• **Task statement**:
The listing is to be printed word for word, pictures omitted.

Content starts

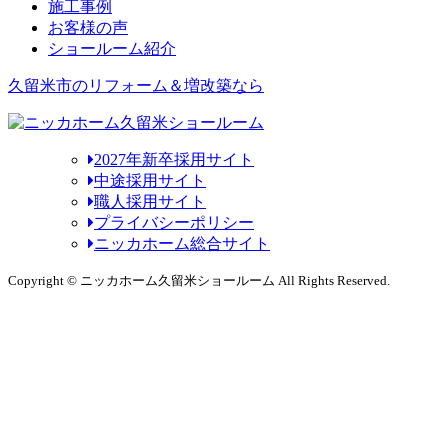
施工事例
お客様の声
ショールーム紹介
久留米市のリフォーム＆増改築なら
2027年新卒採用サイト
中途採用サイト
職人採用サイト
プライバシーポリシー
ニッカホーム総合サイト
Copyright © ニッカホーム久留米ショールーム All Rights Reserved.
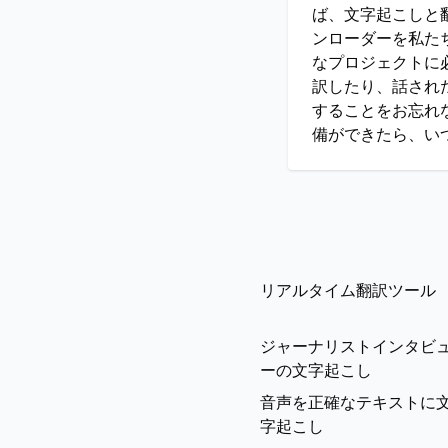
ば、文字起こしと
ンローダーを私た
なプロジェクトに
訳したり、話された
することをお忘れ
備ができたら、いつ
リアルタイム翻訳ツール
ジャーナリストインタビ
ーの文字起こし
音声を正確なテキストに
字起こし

Content ends

• **Reply**:
施工事例
お客様の声
ショールーム紹介
久留米市のリフォーム＆増改築なら
2027年新卒採用サイト
中途採用サイト
職人採用サイト
プライバシーポリシー
ニッカホーム総合サイト
Copyright © ニッカホーム久留米ショールーム All Rights Reserved.
ば、文字起こしと
ンローダーを私た
なプロジェクトに
訳したり、話された
することをお忘れ
備ができたら、いつ
リアルタイム翻訳ツール
ジャーナリストインタビ
ーの文字起こし
音声を正確なテキストに
字起こし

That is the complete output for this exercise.